With that in mind, please avoid using creams and lotions that contain mineral oil (especially Vaseline) on your breasts while you're still breastfeeding. It would also be wise to avoid putting baby oil on your baby's skin, as most baby oil brands contain straight mineral oil!
You Can Absorb MORE Toxins from Skin Care Products than Food
Remember, your skin is your largest organ -- and also the thinnest. Less than 1/10th of an inch separates your body from potential toxins. Worse yet, your skin is highly permeable. Most items you rub on your skin will end up in your bloodstream, and will be distributed throughout your body. This is why I'm so fond of saying "don't put anything on your body that you wouldn't eat if you had to..." and a petrochemical is certainly not something you would eat!
Putting chemicals on your skin may actually be worse than eating them. When you eat something, the enzymes in your saliva and stomach help to break it down and flush it out of your body.
However, when you put these chemicals on your skin, they are absorbed straight into your bloodstream without filtering of any kind, going directly to your delicate organs. And once these chemicals find their way into your body, they tend to accumulate over time because you typically lack the necessary enzymes to break them down. When you add up daily exposure over the course of a lifetime, it really adds up!
Most of the personal care products in supermarkets and even high-end department stores contain toxic ingredients that can harm your health—mineral oil is just one among thousands of harmful chemicals lurking in these products. You and your family deserve better, and there are other options. One of the easiest ways to ensure that you're not being exposed to potentially hazardous agents is to simply make your own personal care products, using simple all-natural ingredients that many of you may already have in your home.
Two great all-natural moisturizers are pure emu oil, and pure coconut oil. Both can be used for facial and body moisturizers and lotions. Coconut oil has been used to moisturize skin for ages, and is also a potent source of the beneficial fat lauric acid.
You can also find many organic skin oils and lotions these days. Just be sure to read labels and check products out before buying them to make sure you're not being fooled by less-than-honest claims. EWG's Skin Deep Cosmetic Safety Database is an excellent resource for finding and evaluating healthful personal care products. They also recently published their 2011 special report on sunscreens.
Finally, if you're perusing your local health food store for some safe, natural options, here are my top guidelines to keep in mind:
- Look for the genuine USDA Organic Seal.
- If you can't pronounce it, you probably don't want to put it on your body. Ask yourself, "Would I eat this?"
- Look for products that are fragrance-free. One artificial fragrance can contain hundreds -- even thousands -- of chemicals, and fragrances are a major cause of allergic reactions.
- Pay attention to the order in which the ingredients are listed. Manufacturers are required to list ingredients in descending order by volume, meaning the first few ingredients are the most prominent.

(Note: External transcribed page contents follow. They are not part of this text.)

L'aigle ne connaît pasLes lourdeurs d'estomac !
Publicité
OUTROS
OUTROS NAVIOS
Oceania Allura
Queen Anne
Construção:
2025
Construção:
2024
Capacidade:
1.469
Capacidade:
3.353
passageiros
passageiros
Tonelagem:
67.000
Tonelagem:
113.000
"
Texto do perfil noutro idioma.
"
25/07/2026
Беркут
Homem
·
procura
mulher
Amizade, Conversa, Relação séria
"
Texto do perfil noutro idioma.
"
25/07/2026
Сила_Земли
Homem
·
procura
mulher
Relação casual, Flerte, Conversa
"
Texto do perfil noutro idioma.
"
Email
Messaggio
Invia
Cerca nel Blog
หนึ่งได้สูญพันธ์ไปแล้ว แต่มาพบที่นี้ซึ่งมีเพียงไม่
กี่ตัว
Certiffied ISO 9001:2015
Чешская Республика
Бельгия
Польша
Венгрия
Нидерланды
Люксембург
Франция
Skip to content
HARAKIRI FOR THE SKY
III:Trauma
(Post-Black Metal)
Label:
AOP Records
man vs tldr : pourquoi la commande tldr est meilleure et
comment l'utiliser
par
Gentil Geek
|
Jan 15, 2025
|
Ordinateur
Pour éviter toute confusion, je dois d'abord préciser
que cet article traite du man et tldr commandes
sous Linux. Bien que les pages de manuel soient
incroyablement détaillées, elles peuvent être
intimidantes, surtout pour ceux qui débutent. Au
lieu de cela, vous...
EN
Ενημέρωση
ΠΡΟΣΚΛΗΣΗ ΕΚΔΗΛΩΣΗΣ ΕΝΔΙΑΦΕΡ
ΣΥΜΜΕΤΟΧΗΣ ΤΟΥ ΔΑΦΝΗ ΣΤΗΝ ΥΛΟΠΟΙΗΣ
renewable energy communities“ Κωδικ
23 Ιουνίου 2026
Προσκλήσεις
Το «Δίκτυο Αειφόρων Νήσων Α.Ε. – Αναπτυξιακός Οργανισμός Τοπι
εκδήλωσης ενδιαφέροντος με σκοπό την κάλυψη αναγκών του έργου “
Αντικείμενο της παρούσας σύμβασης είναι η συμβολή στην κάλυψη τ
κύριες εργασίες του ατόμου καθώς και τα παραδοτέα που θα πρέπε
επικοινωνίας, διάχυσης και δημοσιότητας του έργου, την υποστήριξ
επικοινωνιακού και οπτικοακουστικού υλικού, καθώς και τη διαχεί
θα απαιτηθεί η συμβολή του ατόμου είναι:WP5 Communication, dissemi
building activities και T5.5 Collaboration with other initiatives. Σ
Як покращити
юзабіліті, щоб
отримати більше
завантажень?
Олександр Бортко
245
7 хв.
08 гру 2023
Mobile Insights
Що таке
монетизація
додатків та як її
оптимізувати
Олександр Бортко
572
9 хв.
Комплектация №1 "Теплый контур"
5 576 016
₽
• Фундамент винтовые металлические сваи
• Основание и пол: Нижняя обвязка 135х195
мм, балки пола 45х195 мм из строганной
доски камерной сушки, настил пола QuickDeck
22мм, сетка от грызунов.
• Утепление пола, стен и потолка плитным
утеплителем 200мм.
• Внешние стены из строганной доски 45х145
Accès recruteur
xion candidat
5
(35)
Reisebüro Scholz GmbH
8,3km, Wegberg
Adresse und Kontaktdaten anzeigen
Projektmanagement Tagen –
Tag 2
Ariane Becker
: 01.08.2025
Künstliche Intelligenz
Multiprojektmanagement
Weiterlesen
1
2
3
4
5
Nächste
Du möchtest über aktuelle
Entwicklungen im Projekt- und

If calendula extract is the last ingredient in a long list, your calendula body wash isn't very natural.
- Stick to the basics. Do you really need 20 products to prepare for your day? Simplify your life and rescue your bank account.
- Buy products that come in glass bottles rather than plastic, since chemicals can leach out of plastics and into the contents. Bisphenol A (BPA) is a serious concern; make sure any plastic container is BPA free.
- Look for products that are made by companies that are earth-friendly, animal-friendly and green.